__TASK STATEMENT__
Could you repeat, word for word, every line from the one containing "left eye: (277, 263)" through the final line of the records below, and nothing else?
DATASET EXTRACT START
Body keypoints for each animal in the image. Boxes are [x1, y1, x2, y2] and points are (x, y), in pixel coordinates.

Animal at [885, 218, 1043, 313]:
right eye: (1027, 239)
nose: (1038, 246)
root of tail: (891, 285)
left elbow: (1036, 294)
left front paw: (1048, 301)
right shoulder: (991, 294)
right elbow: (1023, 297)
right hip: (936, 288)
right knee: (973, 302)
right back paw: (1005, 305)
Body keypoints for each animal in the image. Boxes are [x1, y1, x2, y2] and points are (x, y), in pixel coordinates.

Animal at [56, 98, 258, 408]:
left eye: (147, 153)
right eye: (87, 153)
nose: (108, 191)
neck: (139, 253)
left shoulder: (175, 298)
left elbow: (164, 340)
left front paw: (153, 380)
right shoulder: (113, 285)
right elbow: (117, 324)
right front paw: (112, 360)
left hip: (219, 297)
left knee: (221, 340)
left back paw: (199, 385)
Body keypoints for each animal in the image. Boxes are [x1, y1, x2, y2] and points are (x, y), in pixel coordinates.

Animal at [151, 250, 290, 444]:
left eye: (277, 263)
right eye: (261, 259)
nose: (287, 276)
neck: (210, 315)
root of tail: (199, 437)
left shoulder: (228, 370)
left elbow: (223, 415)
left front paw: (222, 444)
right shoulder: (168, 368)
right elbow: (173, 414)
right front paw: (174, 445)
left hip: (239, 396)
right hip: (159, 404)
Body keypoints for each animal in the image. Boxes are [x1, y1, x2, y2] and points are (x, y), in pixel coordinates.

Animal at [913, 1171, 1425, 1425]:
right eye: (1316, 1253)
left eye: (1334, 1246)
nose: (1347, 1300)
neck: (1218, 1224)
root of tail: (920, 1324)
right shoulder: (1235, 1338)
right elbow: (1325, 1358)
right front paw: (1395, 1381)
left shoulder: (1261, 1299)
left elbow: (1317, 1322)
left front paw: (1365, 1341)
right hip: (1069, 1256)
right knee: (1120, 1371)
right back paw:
DATASET EXTRACT END
__SOLUTION__
left eye: (277, 263)
right eye: (261, 259)
nose: (287, 276)
neck: (210, 315)
root of tail: (199, 437)
left shoulder: (228, 370)
left elbow: (223, 415)
left front paw: (222, 444)
right shoulder: (168, 368)
right elbow: (173, 414)
right front paw: (174, 445)
left hip: (239, 396)
right hip: (159, 404)
Body keypoints for each animal in the image. Boxes are [x1, y1, x2, y2] and points are (x, y), in pixel coordinates.

Animal at [913, 1171, 1425, 1425]:
right eye: (1316, 1253)
left eye: (1334, 1246)
nose: (1347, 1300)
neck: (1218, 1224)
root of tail: (920, 1324)
right shoulder: (1235, 1338)
right elbow: (1325, 1358)
right front paw: (1395, 1381)
left shoulder: (1261, 1299)
left elbow: (1317, 1322)
left front paw: (1365, 1341)
right hip: (1069, 1256)
right knee: (1120, 1371)
right back paw:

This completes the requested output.